## WHAT YOU HAVE TO DO:
Rewrite every line of the listing below as a numbered list, skipping blank lines and leaving out the pictures.

## MATERIAL FOR THIS EXERCISE:
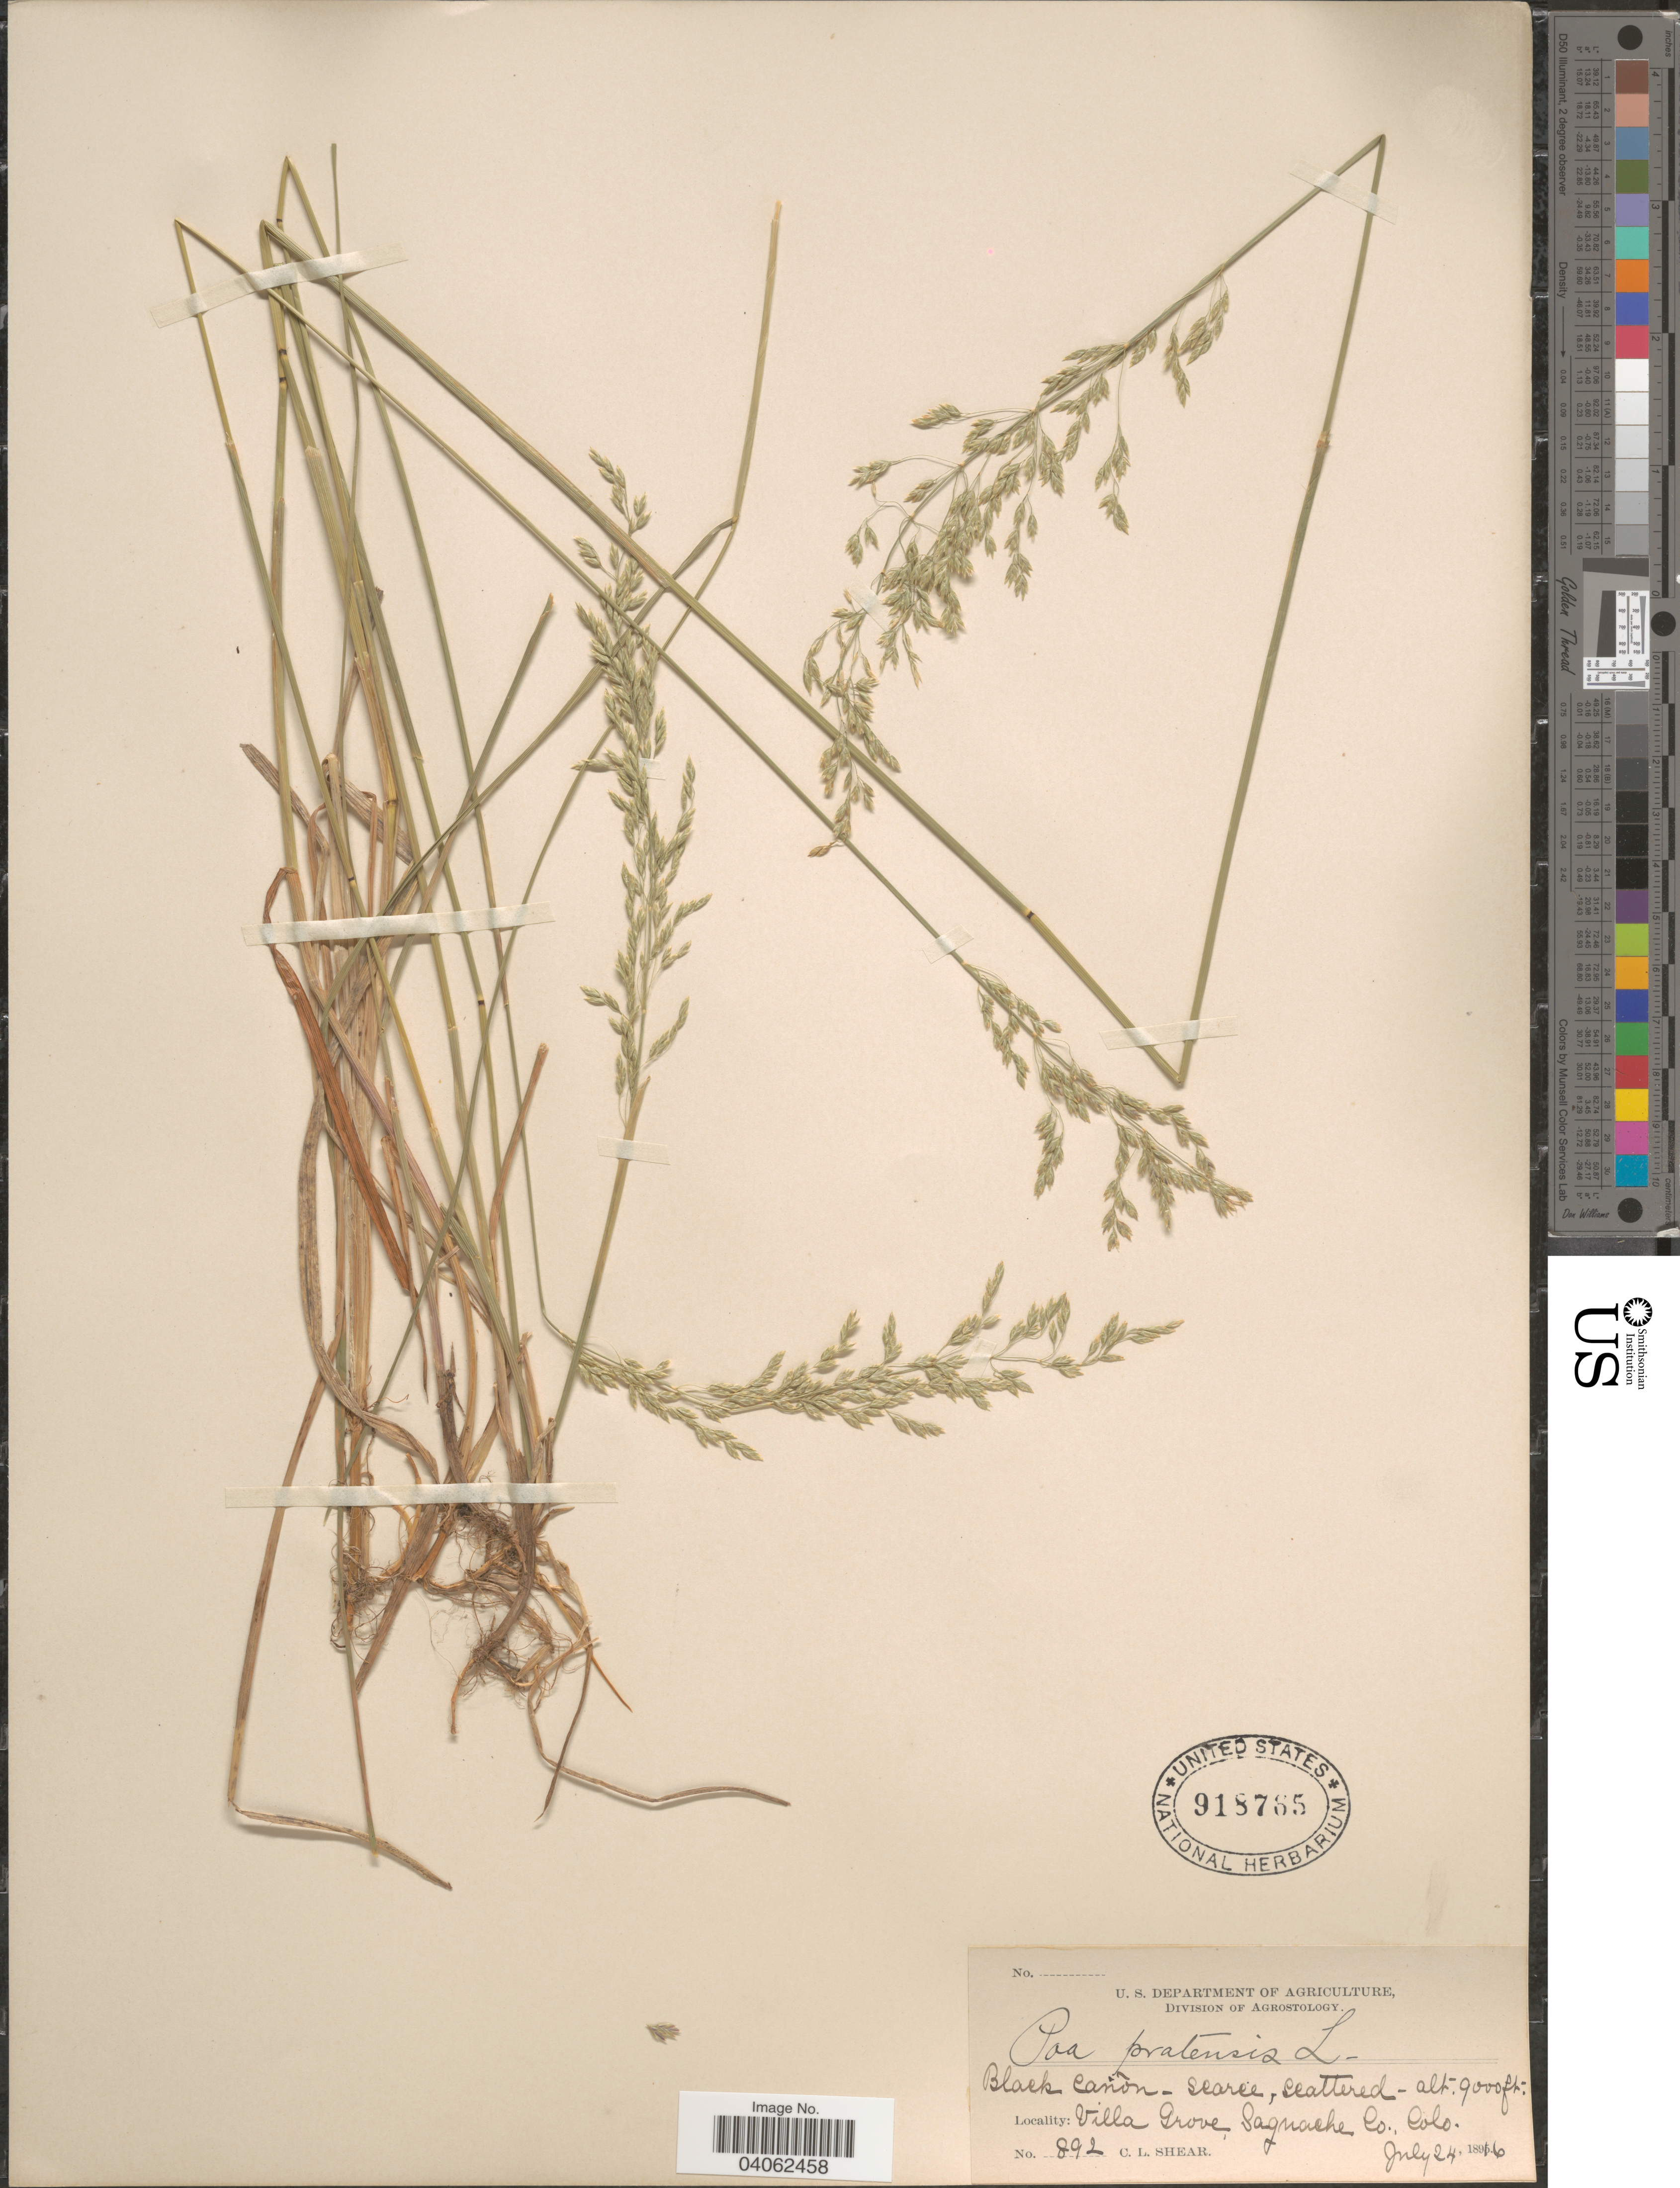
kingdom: Plantae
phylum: Tracheophyta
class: Liliopsida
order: Poales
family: Poaceae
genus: Poa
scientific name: Poa pratensis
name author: L.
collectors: C. L. Shear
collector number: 892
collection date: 1896-07-24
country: United States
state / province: Colorado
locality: Black Cañon. Villa Grove, Saguache Co.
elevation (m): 2743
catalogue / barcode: US 918765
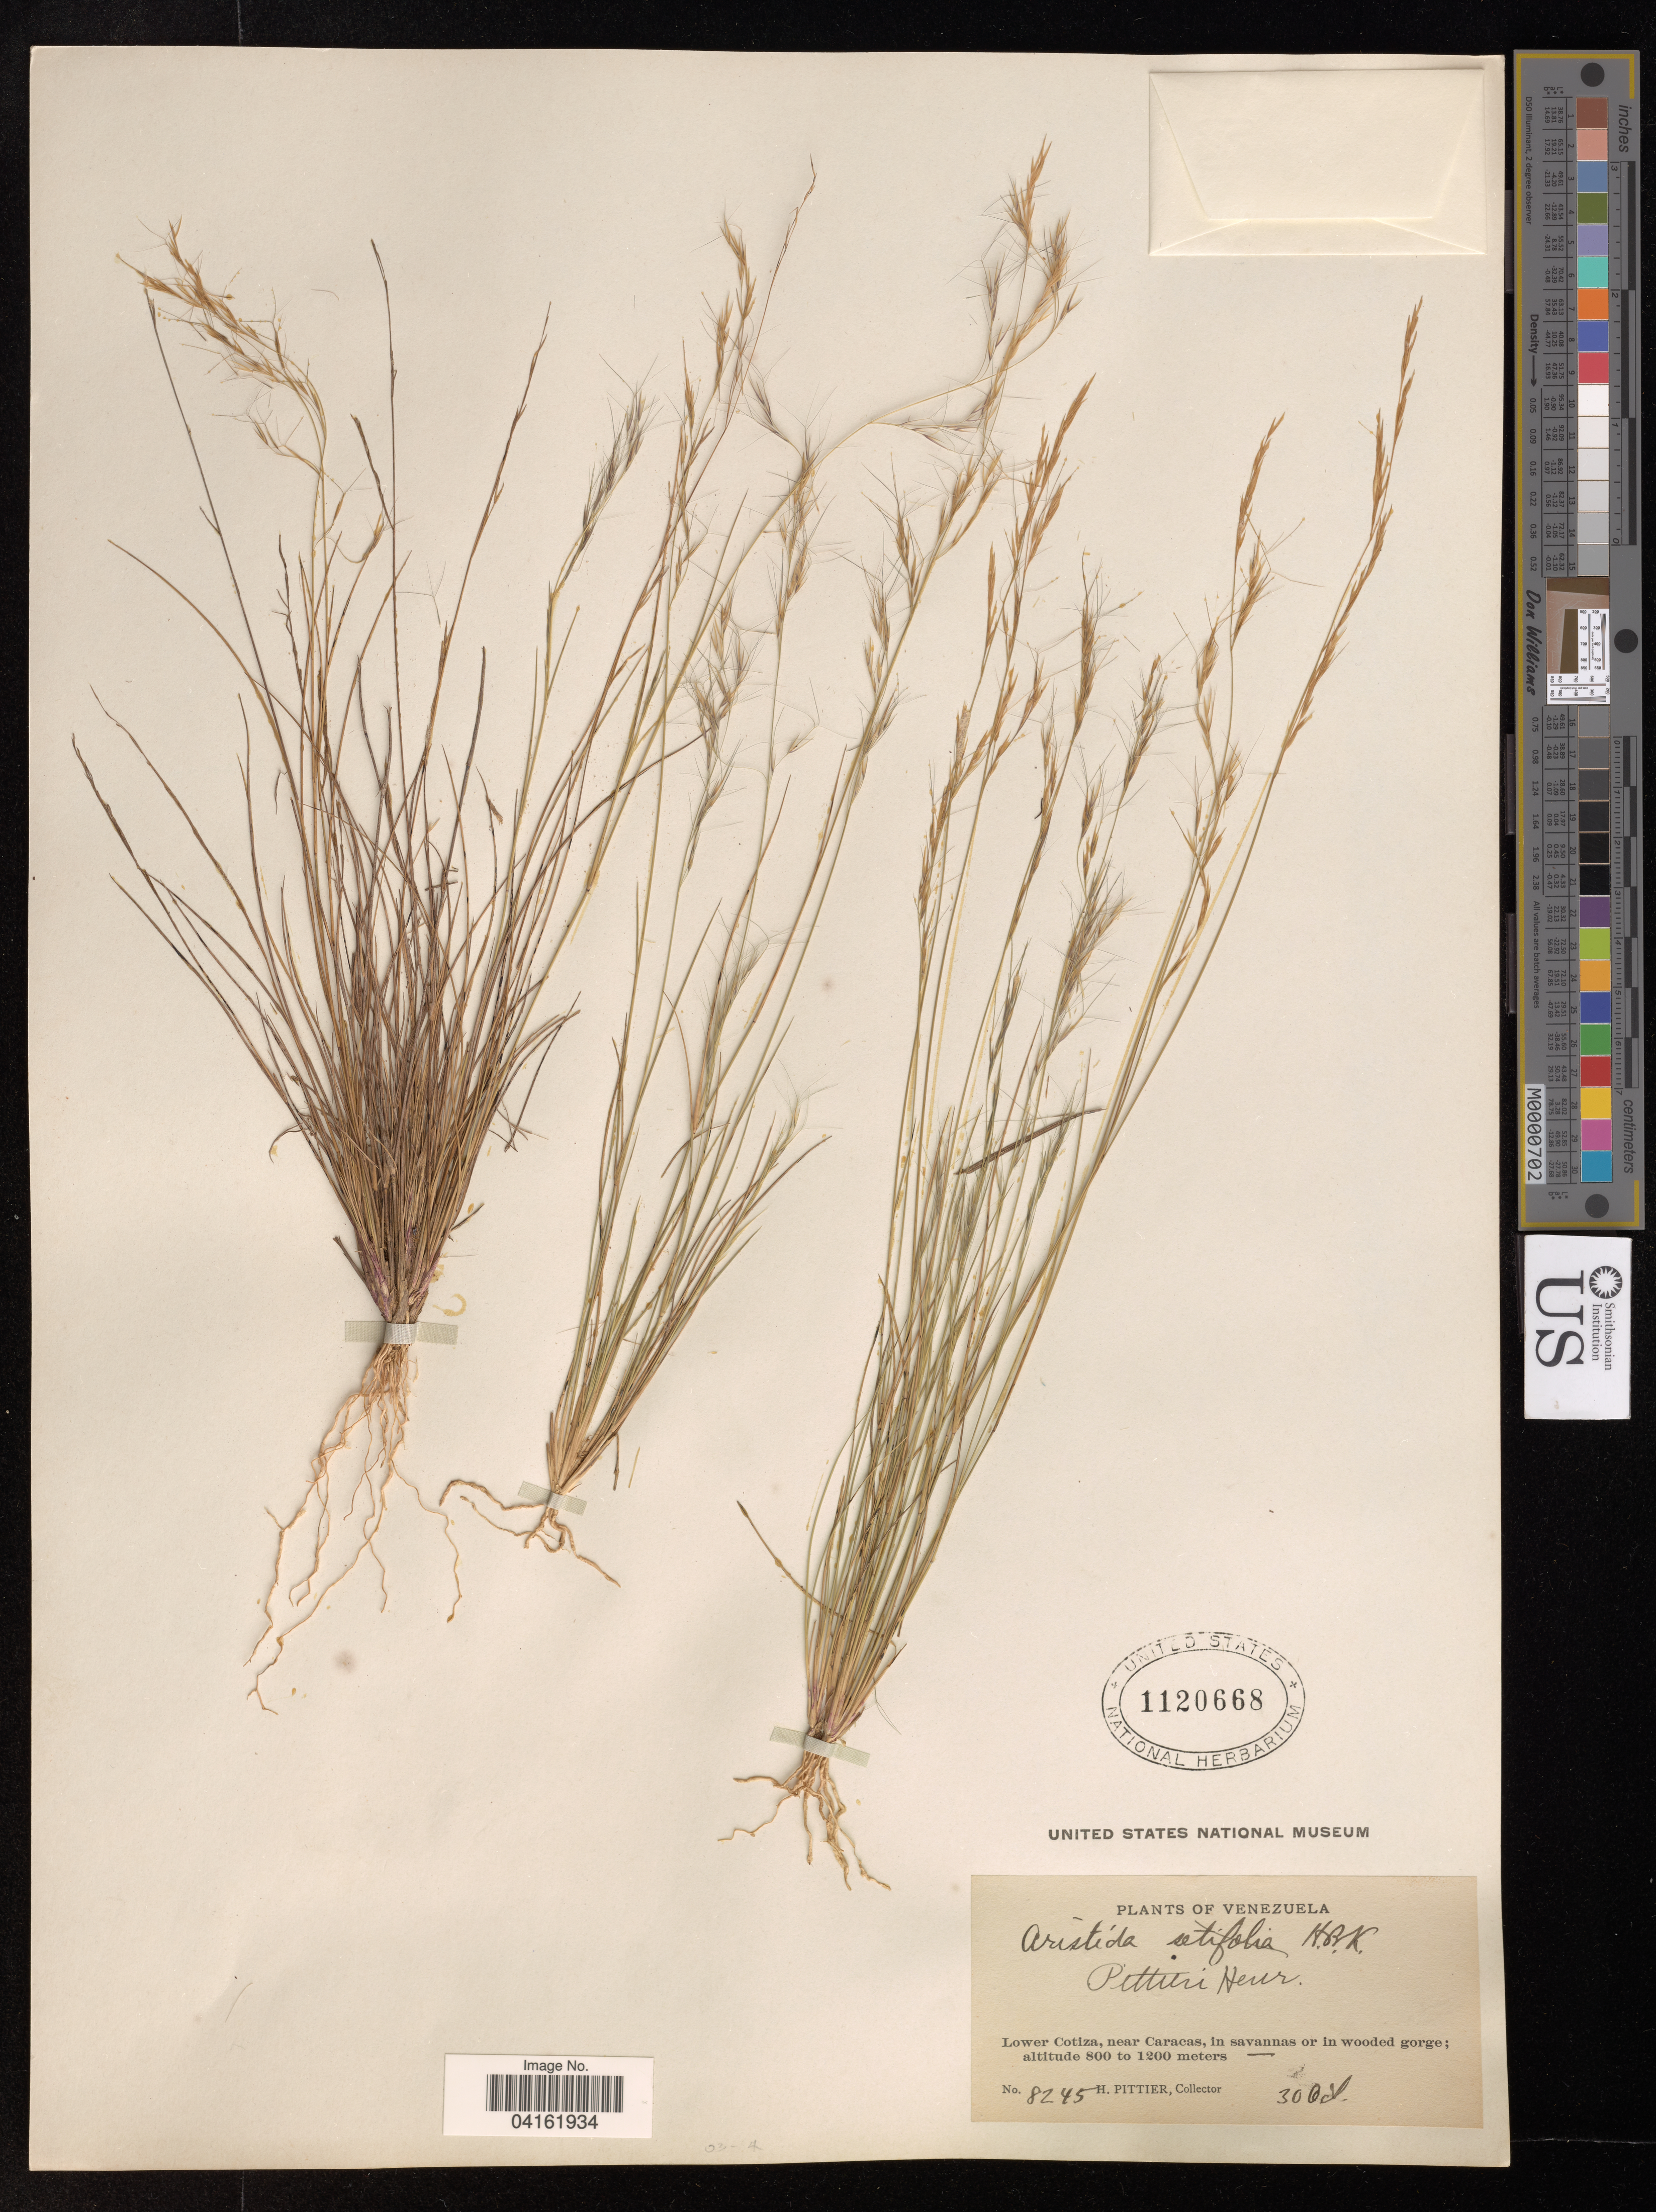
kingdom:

## WRITTEN REPLY:
1. kingdom: Plantae
2. phylum: Tracheophyta
3. class: Liliopsida
4. order: Poales
5. family: Poaceae
6. genus: Poa
7. scientific name: Poa pratensis
8. name author: L.
9. collectors: C. L. Shear
10. collector number: 892
11. collection date: 1896-07-24
12. country: United States
13. state / province: Colorado
14. locality: Black Cañon. Villa Grove, Saguache Co.
15. elevation (m): 2743
16. catalogue / barcode: US 918765
17. kingdom:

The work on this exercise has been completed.